As it happens last week I attended another Clandestine Cake Club meeting in Cambridge and the theme for the evening was beverages. For some reason when I saw this coconut cake I immediately thought about Pina Colada. I've always thought coconut and pineapple make a lovely combination of flavours in a cake... although absolutely vile in a cocktail!

So I took my two relatively plain coconut cakes, soaked them in a rum syrup (rather than the specified lemon syrup), then sandwiched them together with a layer of pineapple conserve (made very easily from a tin of pineapple in juice) and some coconut buttercream.
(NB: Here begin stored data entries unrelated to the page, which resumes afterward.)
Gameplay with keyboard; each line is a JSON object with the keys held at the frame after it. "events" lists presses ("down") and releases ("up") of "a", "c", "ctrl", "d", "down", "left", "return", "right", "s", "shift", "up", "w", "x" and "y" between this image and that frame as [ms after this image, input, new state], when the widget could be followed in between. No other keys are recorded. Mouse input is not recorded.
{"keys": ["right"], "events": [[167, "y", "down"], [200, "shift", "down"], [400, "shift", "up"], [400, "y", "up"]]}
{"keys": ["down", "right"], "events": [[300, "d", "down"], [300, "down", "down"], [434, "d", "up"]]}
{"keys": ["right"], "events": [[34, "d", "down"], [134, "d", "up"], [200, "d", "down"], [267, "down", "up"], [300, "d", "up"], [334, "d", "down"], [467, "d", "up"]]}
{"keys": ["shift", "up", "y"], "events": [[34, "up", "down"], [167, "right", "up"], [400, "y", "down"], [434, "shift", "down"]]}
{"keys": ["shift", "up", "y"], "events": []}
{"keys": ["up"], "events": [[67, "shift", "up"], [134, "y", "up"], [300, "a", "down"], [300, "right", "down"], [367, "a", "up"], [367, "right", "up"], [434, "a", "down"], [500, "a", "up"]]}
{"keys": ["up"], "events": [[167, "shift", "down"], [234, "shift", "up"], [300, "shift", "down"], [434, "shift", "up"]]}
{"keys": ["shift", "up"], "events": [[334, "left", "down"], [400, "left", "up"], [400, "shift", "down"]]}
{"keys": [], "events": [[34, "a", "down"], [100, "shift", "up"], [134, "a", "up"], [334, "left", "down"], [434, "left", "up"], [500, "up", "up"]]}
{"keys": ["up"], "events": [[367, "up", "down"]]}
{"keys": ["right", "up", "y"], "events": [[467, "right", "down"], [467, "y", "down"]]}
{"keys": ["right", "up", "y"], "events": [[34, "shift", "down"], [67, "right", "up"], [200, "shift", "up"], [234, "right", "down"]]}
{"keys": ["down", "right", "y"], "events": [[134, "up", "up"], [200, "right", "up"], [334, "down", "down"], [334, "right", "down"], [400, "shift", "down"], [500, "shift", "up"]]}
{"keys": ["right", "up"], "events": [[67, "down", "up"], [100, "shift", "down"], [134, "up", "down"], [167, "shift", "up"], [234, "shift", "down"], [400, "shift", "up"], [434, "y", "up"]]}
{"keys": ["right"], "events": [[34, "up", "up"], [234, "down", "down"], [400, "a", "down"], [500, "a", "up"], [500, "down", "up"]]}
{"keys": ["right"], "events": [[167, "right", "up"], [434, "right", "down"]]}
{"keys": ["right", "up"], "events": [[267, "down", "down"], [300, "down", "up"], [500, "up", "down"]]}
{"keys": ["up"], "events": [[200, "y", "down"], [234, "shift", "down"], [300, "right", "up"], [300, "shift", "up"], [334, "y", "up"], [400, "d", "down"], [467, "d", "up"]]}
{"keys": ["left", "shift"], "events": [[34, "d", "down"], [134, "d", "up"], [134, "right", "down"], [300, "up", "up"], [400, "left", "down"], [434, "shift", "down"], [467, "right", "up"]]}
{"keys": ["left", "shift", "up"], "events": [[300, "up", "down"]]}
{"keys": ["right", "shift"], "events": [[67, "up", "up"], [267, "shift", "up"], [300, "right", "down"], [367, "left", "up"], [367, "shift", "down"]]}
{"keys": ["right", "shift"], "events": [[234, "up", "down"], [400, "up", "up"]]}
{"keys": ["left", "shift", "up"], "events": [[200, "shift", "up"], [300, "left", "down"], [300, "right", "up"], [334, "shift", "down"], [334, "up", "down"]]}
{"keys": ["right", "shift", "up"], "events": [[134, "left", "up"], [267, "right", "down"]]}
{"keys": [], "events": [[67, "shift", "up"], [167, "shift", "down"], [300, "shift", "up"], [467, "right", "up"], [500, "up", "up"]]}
I finished the whole lot off with some piped buttercream and dried pineapple flowers.

I don't think I have ever made such an enormous cake!

It did look so pretty when I photographed it at home...

But after driving it into Cambridge and then walking with it from the car park, I took the lid off the box to reveal a bit of a disaster... the entire top had slid off and the pineapple and buttercream had oozed everywhere. The photo below is after I had attempted a rescue. I guess I should be grateful that at least the whole lot hadn't slid onto the floor like last month!

Fortunately everyone seemed to agree that it tasted really good even if it looked a mess. And I managed to bring what remained into my class the following day where it was also well received.

I think it might have said something about our Clandestine Cake Club that the majority of offerings for our beverage theme were alcoholic. There was a delicious limoncello cake and a strawberry Pimms sponge sandwich.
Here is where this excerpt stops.